基本通りならバックボレーで打つ位置ですが、相手のボールがネットの下から上方に向かってきた際が、このフォアのカウンターの狙い時です。
さらに相手が自分のバックの脇が開き、力の入りづらいチキンウイングとなる位置、すなわち右肩周辺をターゲットにしていると予測した際に使います。
素早くフォアの厚いグリップにチェンジします。そして、できる限り地面に近い低いポジションから、ヘッドを立てたパドルを、わずか下向きにパンチングします。下に打ち出す形になるため、相手のボールが上から来るとネットにかかりやすくなってしまいます。
コリン選手は低い姿勢を取った後、胸の高さより上でとらえることを推奨しています。
▶「The Pickleball Clinic」動画より
至近距離攻防戦で使う
同じくプロのゼイン・ナブラティル(Zane Navratil)選手(29歳)は自分のボディー付近に来ると予測した際のみ使え、体より遠いコースに来ては対応できない、と話しています。
相手との距離が近く、かつ正面に立っていて、自分にぶつけてくると分かった時に、瞬時にこのスコーピオンの姿勢になるのです。
相手との距離があり、正対していなくて角度が付けられる状態だと、簡単に読まれてサイドを抜かれてしまいますものね。
▶「Zane Navratil Pickleball」動画より
とはいえ、うまく決まれば、相手は完全に決まったと思ったショットに対して、一発逆転を呼ぶ強力な武器となります。
ネットしてしまうリスクはありますが、ネットを越えれば、相手の足元に突き刺さる角度になるため、強烈なカウンターとなります。
それでも、返ってくることもありますから、低くした姿勢をすぐに立て直し、次のショットに備えることを忘れないでください。
ナイスネーミング
軟式テニス出身で厚いグリップのプレーヤーなどが、フォアのカウンターショットとして使っている方もいるかもしれません。

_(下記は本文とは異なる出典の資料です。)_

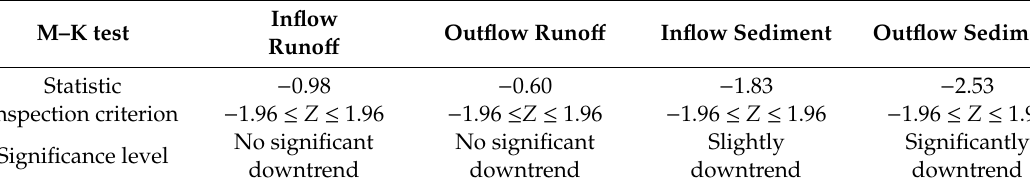
Table 1. The runoff and sediment (Mann-Kendall) M–K statistic of flowing into and out of Hongze Lake.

ですが、アメリカでは知られているショットのネーミングまでは、日本では、あまり広く浸透していないと感じます。
スコーピオンとは、そのショット前の姿勢そのままの命名といい、物陰から忍び寄る雰囲気といい、「必殺技」感があっていいですね~。
私の大好きな必殺技シリーズ、次回は「トマホーク」と呼ばれるショットをご紹介します。